Das
Wichtigste, o Herr- und Häschenschaften, zuerst: Es gibt eine neue Definition von First World Problems. Denn irgendwann im Sommer ward mir das
Glück zuteil, einen TV-Spot zu sehen. Das allein wäre noch nichts Besonderes,
doch beworben wurde ein rezeptfreies Medikament, und eine der wichtigsten
erwünschten Wirkungen des Pulvers, so ließ ich mich belehren, ist ein
stärkerer Harnstrahl. Da kann ich nur sagen: Eure Sorgen und Rothschilds
Geld! (Der Slogan zu dem Mittel lautet übrigens Weniger müssen. Besser können. und sei euch hiermit zur Anwendung
in praktisch allen Lebensbereichen empfohlen.)
Nun
zur Kultur. Ein Sommernachtstraum ist
ja nichts, was man groß vorstellen müsste: Hochgestelltes Volk heiratet in
Athen, und einfache Leute machen sich sympathisch lächerlich, indem sie ihren
Teil zu den Feierlichkeiten beizutragen versuchen. Neu ist: Man kann sich jetzt
wie die Fürsten im Sommernachtstraum
fühlen, um den Preis eines Tickets für Die
Fledermaus in der Volksoper.
Denn
das Zweckdichterbalg, müsst ihr wissen, schätzt die Musik, weshalb es mich zu einer
Darbietung obgedachten Operettenklassikers verschlug. Eine Operette bietet ja
den theoretischen Vorteil, dass auch Schweinsohreninhaber
wie euer Kolumnator dabei ihren Genuss finden: Wenn es mit der Wertschätzung
der gesanglichen Darbietung hapert, bleiben immer noch die Dialoge! Kennt man
ja aus der Filmfassung mit Otto „Otti“ Schenk und Peter Alexander.
Doch
heutzutage, belehrte mich (zu spät) Wikipedia, haben es Operettenregisseure
schwer.

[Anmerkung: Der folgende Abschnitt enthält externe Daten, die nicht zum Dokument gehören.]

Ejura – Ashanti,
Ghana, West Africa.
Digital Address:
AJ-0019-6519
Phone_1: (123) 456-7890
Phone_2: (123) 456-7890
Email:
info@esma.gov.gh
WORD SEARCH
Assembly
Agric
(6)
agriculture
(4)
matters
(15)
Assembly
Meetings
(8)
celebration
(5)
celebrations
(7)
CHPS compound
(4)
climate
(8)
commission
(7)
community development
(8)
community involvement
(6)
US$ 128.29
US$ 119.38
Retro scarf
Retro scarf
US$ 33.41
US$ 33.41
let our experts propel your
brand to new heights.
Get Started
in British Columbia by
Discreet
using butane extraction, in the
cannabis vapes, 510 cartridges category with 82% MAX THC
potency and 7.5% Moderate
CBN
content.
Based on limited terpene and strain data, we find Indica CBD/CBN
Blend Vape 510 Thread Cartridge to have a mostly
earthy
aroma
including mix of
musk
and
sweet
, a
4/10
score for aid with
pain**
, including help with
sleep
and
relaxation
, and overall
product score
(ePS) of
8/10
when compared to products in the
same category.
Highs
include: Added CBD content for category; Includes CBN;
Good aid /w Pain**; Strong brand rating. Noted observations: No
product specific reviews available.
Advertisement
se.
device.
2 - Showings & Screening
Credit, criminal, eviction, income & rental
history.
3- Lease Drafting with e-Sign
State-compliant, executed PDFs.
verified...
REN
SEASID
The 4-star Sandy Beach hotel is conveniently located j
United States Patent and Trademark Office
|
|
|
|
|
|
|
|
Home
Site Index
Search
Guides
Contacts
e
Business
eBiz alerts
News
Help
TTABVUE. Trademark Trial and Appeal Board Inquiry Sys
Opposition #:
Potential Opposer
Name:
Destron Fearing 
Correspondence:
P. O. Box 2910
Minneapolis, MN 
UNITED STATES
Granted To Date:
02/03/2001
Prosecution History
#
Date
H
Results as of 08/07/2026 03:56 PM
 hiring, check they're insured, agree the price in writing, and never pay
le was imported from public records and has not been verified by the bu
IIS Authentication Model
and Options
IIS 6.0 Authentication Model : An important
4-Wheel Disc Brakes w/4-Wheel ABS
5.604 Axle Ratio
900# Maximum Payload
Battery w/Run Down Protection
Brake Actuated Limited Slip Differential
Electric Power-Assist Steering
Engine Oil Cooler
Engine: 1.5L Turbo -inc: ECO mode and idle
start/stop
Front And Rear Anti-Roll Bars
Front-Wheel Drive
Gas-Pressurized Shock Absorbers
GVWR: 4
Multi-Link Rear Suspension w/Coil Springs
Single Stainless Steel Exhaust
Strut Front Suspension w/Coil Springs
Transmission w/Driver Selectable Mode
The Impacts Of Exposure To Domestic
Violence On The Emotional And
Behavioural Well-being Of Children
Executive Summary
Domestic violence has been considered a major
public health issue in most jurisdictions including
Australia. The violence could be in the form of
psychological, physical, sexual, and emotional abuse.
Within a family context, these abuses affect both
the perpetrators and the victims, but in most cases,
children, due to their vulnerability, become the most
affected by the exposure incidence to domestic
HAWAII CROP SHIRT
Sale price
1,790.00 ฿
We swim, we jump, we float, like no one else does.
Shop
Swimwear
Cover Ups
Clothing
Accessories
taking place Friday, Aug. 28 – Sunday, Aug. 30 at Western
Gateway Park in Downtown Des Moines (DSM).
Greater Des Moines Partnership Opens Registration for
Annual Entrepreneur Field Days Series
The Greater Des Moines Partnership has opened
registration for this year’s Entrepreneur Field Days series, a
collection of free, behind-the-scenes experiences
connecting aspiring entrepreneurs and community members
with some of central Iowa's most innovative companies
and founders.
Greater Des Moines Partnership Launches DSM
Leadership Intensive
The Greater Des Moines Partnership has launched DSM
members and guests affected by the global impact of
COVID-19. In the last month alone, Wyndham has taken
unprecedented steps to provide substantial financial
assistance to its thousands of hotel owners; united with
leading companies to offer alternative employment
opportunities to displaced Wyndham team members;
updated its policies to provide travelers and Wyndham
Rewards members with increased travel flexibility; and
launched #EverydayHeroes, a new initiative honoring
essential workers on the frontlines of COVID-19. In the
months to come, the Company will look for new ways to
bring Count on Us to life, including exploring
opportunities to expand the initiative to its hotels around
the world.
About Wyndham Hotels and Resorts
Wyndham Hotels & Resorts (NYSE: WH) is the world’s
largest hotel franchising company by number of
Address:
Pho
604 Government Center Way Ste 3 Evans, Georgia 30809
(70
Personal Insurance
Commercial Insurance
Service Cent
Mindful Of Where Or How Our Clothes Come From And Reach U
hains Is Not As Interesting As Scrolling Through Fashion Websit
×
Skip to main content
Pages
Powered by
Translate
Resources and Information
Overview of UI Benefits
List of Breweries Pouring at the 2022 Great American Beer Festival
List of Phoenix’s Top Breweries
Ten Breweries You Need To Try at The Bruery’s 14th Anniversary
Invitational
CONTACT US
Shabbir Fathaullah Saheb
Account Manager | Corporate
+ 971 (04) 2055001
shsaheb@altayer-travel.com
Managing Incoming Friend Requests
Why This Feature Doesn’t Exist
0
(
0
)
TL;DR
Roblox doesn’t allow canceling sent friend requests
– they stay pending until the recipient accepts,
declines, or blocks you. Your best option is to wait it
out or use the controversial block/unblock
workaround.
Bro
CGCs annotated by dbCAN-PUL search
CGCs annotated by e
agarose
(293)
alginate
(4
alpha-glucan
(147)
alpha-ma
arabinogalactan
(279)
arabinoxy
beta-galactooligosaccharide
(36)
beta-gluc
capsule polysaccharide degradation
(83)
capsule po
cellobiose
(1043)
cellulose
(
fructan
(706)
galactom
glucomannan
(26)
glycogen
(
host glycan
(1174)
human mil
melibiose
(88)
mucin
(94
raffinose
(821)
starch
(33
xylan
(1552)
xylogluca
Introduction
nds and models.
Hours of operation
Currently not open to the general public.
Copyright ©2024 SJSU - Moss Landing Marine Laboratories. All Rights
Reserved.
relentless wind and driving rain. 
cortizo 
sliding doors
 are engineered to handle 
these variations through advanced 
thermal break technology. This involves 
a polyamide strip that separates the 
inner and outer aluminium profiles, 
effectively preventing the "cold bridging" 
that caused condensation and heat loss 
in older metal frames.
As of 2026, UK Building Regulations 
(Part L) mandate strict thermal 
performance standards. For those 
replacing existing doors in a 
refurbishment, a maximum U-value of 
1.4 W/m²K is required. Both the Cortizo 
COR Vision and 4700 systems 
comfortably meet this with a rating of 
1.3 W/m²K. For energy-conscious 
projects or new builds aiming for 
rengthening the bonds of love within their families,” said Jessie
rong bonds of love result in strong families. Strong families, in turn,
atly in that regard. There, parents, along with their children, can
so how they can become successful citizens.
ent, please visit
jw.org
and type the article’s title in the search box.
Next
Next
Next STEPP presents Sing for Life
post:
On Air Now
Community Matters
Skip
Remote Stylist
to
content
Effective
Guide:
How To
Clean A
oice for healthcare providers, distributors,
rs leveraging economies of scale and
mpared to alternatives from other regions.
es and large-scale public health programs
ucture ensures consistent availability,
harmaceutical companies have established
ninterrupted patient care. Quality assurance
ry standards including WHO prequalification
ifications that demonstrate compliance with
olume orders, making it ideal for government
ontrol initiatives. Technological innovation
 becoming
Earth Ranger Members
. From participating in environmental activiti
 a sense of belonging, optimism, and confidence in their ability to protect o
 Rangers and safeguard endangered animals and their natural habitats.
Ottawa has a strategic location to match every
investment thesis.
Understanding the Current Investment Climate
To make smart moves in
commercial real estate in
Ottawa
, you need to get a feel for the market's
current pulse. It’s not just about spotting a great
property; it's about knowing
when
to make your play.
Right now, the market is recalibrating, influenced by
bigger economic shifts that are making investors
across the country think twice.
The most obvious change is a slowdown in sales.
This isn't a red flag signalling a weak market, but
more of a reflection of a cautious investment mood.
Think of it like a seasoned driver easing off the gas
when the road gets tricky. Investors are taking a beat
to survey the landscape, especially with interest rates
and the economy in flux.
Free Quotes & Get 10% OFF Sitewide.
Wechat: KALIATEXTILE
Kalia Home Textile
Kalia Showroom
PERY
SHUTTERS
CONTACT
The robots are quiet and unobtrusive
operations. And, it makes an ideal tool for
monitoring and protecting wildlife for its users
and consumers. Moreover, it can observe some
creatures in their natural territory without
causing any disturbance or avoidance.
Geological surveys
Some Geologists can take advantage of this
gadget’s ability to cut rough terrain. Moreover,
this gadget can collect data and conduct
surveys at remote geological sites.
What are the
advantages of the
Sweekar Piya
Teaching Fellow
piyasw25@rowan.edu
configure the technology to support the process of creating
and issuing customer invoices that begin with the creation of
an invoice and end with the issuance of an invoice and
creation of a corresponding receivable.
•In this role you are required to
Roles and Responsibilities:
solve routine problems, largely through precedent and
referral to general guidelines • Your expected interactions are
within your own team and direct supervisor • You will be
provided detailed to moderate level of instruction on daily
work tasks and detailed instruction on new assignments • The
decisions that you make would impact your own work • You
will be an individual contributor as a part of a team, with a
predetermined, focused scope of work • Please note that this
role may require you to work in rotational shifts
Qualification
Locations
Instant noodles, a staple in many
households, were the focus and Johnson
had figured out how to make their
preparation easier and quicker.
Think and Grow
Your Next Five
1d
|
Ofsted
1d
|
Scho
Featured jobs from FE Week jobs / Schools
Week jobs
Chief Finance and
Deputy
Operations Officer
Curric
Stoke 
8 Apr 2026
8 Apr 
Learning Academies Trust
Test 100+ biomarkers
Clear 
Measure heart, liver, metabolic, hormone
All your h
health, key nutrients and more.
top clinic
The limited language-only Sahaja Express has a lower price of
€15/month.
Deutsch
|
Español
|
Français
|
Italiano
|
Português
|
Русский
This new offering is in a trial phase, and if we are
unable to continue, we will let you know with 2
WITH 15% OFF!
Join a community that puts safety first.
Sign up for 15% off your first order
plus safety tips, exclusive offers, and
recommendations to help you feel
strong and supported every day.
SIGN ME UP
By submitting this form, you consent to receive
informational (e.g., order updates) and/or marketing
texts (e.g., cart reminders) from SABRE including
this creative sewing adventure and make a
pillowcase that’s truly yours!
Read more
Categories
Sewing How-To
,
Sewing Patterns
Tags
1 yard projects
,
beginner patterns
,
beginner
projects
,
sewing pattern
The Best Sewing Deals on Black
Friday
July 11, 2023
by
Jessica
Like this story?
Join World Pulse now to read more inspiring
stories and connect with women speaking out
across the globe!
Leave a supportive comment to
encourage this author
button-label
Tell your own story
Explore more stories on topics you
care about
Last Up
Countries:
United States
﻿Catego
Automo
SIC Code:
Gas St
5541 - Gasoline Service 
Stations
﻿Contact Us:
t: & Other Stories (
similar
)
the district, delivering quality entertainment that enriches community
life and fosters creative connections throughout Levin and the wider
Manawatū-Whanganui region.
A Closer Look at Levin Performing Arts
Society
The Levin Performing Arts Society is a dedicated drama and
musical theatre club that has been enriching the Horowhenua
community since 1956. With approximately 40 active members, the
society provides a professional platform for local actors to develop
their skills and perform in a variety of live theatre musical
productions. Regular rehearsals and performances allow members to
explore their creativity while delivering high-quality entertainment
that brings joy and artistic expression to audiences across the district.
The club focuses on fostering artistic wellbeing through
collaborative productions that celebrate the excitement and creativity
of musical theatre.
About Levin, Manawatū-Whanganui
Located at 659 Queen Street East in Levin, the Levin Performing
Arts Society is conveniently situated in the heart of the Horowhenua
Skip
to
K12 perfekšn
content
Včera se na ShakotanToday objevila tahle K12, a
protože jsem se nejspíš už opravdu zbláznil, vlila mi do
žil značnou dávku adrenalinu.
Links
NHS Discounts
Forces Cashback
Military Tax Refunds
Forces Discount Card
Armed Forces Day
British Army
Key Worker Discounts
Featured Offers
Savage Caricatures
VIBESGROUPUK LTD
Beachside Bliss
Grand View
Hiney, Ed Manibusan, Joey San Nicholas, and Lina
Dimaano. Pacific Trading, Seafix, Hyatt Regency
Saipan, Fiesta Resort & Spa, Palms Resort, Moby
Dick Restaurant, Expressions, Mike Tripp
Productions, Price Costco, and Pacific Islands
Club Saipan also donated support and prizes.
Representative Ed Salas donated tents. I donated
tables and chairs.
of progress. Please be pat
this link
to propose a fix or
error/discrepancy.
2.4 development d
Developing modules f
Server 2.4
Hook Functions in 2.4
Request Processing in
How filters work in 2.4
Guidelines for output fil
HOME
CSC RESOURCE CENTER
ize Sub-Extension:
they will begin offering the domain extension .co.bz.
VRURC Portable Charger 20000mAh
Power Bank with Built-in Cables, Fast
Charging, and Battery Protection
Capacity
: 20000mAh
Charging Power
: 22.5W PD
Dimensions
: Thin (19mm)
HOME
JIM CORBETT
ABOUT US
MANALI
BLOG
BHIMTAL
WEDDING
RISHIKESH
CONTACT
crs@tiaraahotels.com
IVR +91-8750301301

Die Sängerinnen und Sänger wollen entweder gleich richtig Oper singen, oder sie wollen gleich
richtig Musicalstars werden. Weil
man Operetten anscheinend nicht mit Musicalistinnen besetzen kann, findet sich
euer Zweckdichter dann auf einem ziemlich guten Platz und staunt, wie eine
Riege international gefeierter Soprane, Tenöre und Baritone sich der Fledermaus-Dialoge unterwindet. Die
resultierende Hilflosigkeit ist so echt wie jene der Athener Handwerker, weil
nämlich die einschlägigen politischen Kleingeldwechsler es bislang versäumt
haben, einen Integrationskurs als Voraussetzung einer internationalen
Opernkarriere zu fordern. Das Deutsch mancher Stars ist von einer Qualität,
dass sie Mühe haben, ihren Text wenigstens in korrekter Satzstellung zu
bringen. Von einer pointierten Darbietung des Wiener Klassikers (womöglich mit
adäquatem Akzent) ist man so weit entfernt wie Matthias Strolz von elder
statesmanship. Auf gut Deutsch: Wenn
Strauß’sche Operettentexte mit dem Zungenschlag einer ostösterreichischen
Baustelle geboten werden und damit Applaus zu holen ist, ist auch die Operette
als Genre offensichtlich zu einer solchen geworden.
Weil
wir (also ich)schon beim Herummotschkern sind: „Irmgard Griss pocht deshalb bereits seit längerem auf eine
‚Politikerhaftung’, wie sie es nennt“, behauptete Der Standard vor ein paar Tagen. Eben nicht! Irmgard Griss hätte
gerne eine Politikerhaftung, auf die sie pochen könnte. Da es aber keine gibt,
muss sie jene erst fordern, und kann dann vielleicht irgendwann im Anlassfall
auf sie pochen. Denn pochen kann man nur auf etwas, was schon da ist. Sonst
vergilbt das Sprachbild, kriegt Risse und wird in die Lade verräumt, weil sich
keiner überwinden kann, es wegzuschmeißen.
Schließlich
gab es noch einen Supradyn-Spot, in
dem es hieß, dass 86 % der Frauen in Deutschland sich manchmal müde und
erschöpft fühlen. Wenn das so ist, Herrschaften, will ich bitte kein Supradyn.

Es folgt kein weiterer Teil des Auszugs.